◆ Problem statement:
Your answer should consist only of the lines below from the one with "middle pip: (1063, 295)" through the one with "pinky tip: (95, 132)", copied exactly.

== Data listing ==

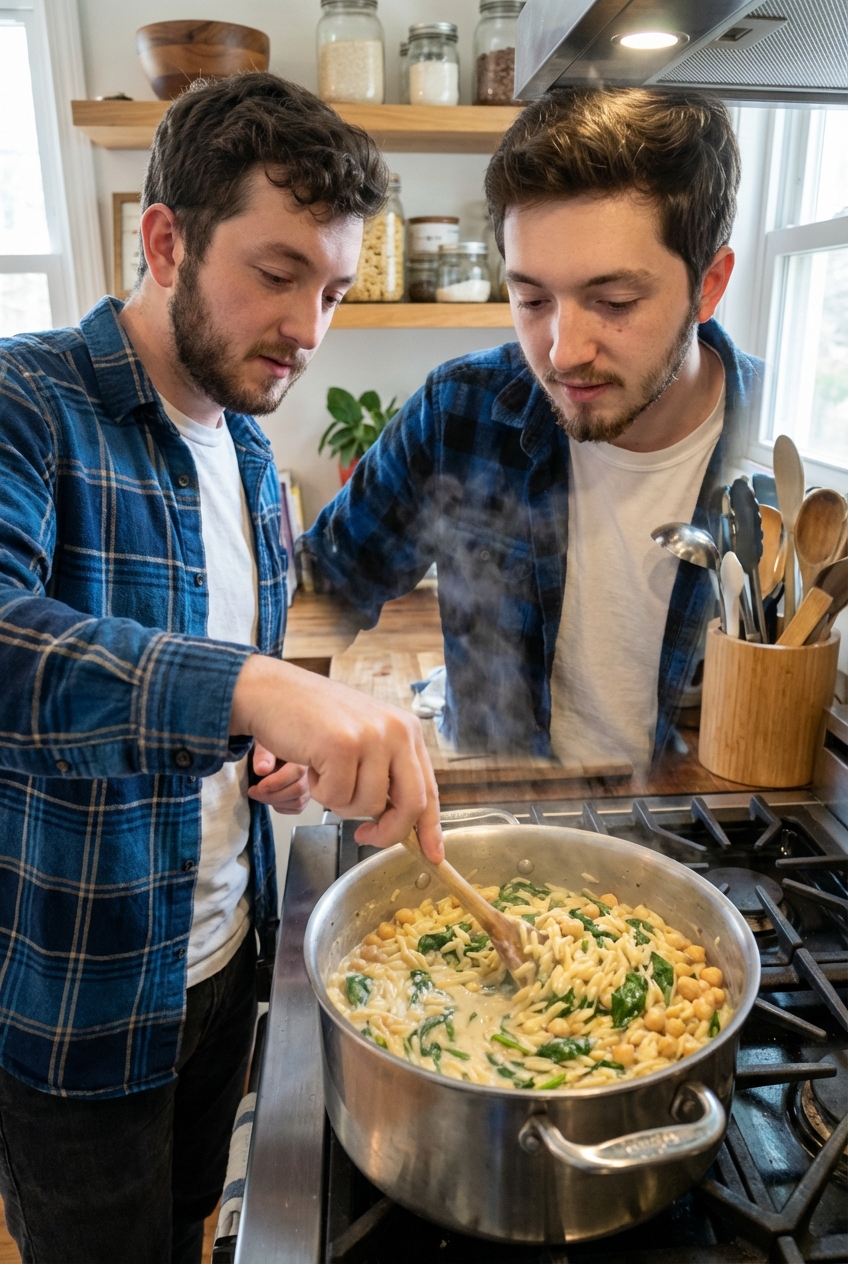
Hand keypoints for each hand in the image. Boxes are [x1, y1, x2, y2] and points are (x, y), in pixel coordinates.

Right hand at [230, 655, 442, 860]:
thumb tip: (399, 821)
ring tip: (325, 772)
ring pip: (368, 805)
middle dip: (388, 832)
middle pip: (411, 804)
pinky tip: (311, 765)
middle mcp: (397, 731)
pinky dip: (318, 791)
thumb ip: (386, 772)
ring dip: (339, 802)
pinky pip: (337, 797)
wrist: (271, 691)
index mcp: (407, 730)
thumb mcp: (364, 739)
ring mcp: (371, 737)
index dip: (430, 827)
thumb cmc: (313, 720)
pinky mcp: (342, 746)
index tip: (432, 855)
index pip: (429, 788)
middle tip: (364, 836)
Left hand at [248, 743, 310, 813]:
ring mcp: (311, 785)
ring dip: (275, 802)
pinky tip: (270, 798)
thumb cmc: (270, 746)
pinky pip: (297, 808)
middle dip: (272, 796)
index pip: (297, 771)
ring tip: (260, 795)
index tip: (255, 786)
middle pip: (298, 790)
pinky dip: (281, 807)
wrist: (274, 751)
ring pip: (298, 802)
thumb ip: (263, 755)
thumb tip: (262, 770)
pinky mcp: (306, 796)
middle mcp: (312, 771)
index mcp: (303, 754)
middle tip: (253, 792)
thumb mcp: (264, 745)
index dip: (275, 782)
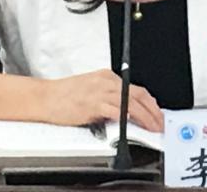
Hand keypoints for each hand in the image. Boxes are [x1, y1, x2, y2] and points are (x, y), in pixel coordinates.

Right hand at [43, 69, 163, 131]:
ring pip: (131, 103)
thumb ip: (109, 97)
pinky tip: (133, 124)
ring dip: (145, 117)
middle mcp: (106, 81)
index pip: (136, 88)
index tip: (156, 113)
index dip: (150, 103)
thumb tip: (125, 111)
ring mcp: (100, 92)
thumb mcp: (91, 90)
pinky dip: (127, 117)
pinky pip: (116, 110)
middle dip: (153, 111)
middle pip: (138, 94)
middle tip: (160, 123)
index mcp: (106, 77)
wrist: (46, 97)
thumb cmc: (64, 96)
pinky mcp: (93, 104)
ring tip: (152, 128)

===
== Data listing ==

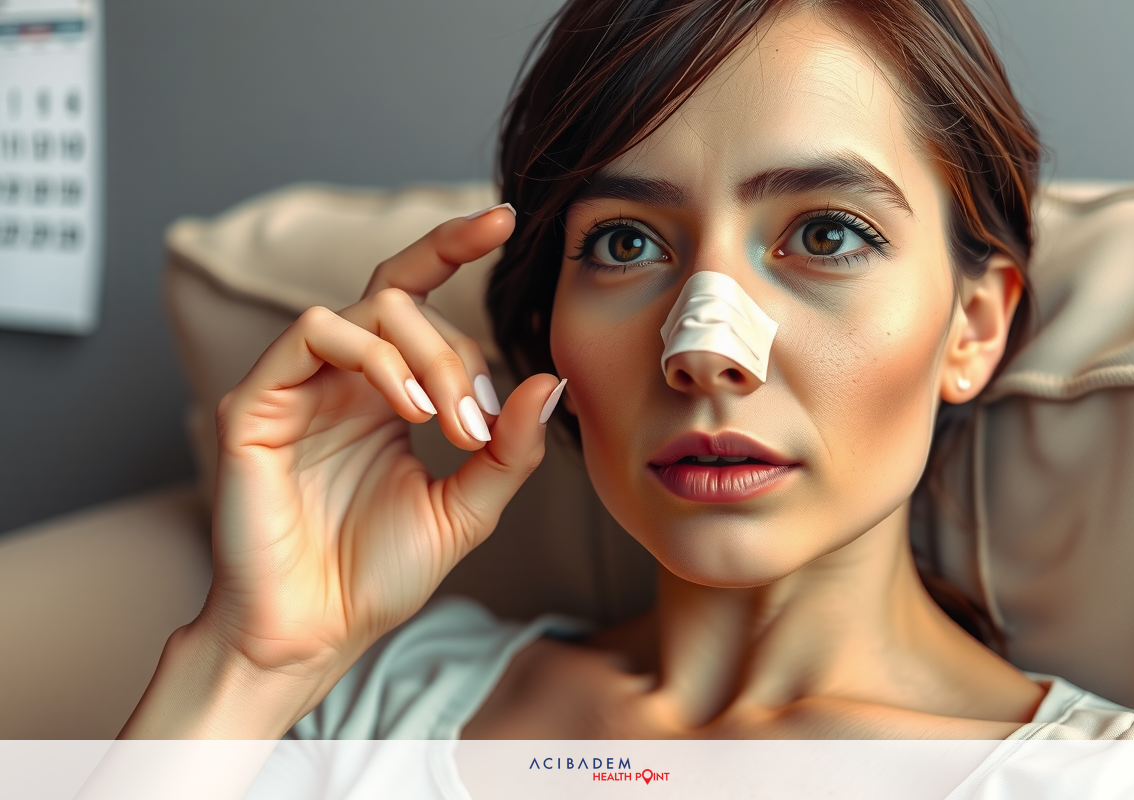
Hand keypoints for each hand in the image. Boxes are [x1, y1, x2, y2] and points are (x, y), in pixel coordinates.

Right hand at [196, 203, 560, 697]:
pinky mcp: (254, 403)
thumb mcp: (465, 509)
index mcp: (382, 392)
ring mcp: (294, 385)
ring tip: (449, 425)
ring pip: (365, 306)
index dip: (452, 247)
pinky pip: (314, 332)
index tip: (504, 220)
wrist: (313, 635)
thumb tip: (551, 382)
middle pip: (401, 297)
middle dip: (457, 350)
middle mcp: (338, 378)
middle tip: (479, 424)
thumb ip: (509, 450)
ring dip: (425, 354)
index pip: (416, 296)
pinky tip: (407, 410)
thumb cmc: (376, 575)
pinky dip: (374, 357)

===
== Data listing ==

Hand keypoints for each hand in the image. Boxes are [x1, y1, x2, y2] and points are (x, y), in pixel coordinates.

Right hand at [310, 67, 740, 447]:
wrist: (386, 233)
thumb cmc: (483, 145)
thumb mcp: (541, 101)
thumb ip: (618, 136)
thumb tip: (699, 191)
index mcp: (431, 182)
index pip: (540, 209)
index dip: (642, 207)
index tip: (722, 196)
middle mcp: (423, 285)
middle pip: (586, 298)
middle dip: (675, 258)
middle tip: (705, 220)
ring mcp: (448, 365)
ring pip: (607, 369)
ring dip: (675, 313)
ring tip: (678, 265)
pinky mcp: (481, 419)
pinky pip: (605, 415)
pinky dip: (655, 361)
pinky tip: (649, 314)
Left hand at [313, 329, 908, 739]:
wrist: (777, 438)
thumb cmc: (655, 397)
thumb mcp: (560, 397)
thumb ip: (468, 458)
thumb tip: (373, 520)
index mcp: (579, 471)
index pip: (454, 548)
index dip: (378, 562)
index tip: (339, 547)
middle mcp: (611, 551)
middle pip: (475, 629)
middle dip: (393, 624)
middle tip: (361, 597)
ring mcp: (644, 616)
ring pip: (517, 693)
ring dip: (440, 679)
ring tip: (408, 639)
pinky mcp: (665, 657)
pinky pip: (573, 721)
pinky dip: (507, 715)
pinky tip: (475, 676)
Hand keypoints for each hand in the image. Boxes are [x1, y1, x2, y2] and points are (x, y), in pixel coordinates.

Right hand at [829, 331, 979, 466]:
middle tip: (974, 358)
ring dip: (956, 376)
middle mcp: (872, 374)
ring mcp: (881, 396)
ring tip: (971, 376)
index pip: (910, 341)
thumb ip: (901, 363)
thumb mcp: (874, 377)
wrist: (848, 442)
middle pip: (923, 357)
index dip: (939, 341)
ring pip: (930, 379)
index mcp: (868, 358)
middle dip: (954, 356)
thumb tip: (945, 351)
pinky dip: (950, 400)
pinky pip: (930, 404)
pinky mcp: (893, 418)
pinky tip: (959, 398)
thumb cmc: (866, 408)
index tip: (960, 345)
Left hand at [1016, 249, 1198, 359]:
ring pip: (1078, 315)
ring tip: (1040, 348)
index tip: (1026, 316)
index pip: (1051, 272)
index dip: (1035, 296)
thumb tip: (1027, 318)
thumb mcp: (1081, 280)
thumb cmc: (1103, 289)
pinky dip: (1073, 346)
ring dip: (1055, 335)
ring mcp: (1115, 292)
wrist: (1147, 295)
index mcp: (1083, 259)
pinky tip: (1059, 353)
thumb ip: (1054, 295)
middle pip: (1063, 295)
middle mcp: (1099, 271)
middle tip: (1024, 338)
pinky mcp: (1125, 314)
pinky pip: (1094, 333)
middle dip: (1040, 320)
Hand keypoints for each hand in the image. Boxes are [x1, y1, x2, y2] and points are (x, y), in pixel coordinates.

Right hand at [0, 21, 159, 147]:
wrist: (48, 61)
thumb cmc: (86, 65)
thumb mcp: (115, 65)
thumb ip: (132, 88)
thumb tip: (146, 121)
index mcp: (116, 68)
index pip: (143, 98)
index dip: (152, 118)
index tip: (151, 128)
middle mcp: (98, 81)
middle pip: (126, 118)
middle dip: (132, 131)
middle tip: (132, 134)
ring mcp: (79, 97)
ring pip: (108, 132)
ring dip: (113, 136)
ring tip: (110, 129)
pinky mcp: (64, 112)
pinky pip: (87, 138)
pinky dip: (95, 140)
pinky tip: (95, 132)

===

◆ Response to this task:
middle pip: (1063, 295)
middle mcp: (1099, 271)
middle tip: (1024, 338)
pinky mcp: (1125, 314)
pinky pip: (1094, 333)
middle dip: (1040, 320)
Hand keypoints for each hand in the image. Boxes are [x1, y1, x2, y2] and points are (x, y), in pixel coordinates.

Right hand at [0, 21, 159, 147]:
wrist: (48, 61)
thumb cmc: (86, 65)
thumb mcp: (115, 65)
thumb ip: (132, 88)
thumb tip: (146, 121)
index mcp: (116, 68)
index pip: (143, 98)
index dip: (152, 118)
index tip: (151, 128)
middle mcp: (98, 81)
middle pip: (126, 118)
middle dip: (132, 131)
middle tip: (132, 134)
ring mcp: (79, 97)
ring pip: (108, 132)
ring dip: (113, 136)
ring tip: (110, 129)
pinky mcp: (64, 112)
pinky pip: (87, 138)
pinky dip: (95, 140)
pinky tip: (95, 132)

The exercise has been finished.